• **INPUT DATA**
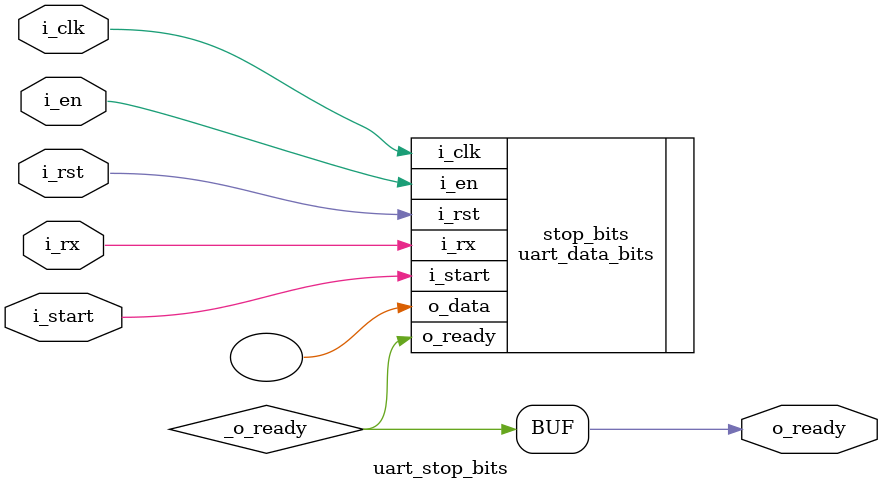
<source format=v>

module uart_stop_bits(i_clk, i_rst, i_en, i_rx, i_start, o_ready);

// This ends up being longer the 2 full bits ... which I think will be OK.
parameter OSR       = 16;
parameter STOP_BITS =  2;

input wire i_clk;
input wire i_rst;
input wire i_en;
input wire i_rx;
input wire i_start;

output wire o_ready;

assign o_ready = _o_ready;
wire _o_ready;

uart_data_bits #(
    .OSR(OSR),
    .DATA_BITS(STOP_BITS)
) stop_bits (
    .i_rx(i_rx),
    .i_clk(i_clk),
    .i_rst(i_rst),
    .i_en(i_en),
    .i_start(i_start),
    .o_data(),
    .o_ready(_o_ready)
);

endmodule

</source>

• **WHAT THE TASK REQUIRES**
Every line of the records above must reappear exactly, though the pictures must not.

• **ANSWER AREA**
<source format=v>

module uart_stop_bits(i_clk, i_rst, i_en, i_rx, i_start, o_ready);

// This ends up being longer the 2 full bits ... which I think will be OK.
parameter OSR       = 16;
parameter STOP_BITS =  2;

input wire i_clk;
input wire i_rst;
input wire i_en;
input wire i_rx;
input wire i_start;

output wire o_ready;

assign o_ready = _o_ready;
wire _o_ready;

uart_data_bits #(
    .OSR(OSR),
    .DATA_BITS(STOP_BITS)
) stop_bits (
    .i_rx(i_rx),
    .i_clk(i_clk),
    .i_rst(i_rst),
    .i_en(i_en),
    .i_start(i_start),
    .o_data(),
    .o_ready(_o_ready)
);

endmodule

</source>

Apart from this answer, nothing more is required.